The Byzantine Empire was founded in the year A.D. 330 and is also referred to as the Eastern Roman Empire which was the continuation of the Roman Empire, throughout the Middle Ages.
Justinian I also known as Justinian the Great, was the Byzantine emperor from A.D. 527 to A.D. 565. He was responsible for creating the Code of Justinian, Roman Civil Law, or Corpus Juris, which is Latin for “body of law”.
The Corpus Juris is essentially military law, which is made up of the following:
  1. Law of the legally dead.
  2. Law of the Sea.
  3. Law of the private merchant bankers.
  4. Law of Corporations.
The modern day version of Corpus Juris controls foreign governing corporations and the banking system, which include the United Nations, United States and European Union as they are all corporations.
Accursius, who was a Roman Jurist, meaning he was an expert in writing law, perfected the Corpus-Juris in A.D. 1230 with the introduction of the surname, just after the signing of the Magna Carta.

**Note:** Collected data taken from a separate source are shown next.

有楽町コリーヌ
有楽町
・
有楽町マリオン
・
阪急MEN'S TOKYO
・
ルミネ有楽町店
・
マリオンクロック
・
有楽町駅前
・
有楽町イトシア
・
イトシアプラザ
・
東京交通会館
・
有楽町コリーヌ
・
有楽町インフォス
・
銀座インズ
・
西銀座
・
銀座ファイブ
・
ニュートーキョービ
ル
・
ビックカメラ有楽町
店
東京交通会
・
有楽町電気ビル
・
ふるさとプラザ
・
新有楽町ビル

The Magna Carta gave the people the law of the land; however they were tricked into the jurisdiction of Corpus-Juris with the acceptance of the surname written in all caps.
With the creation of the surname, and illiteracy of the Plebeians within the Plebetoral system, the people were enslaved by accepting the title civilian, under the control of the civil law system.
The Byzantine Empire fell in the year 1453, although the legal system continued to this day.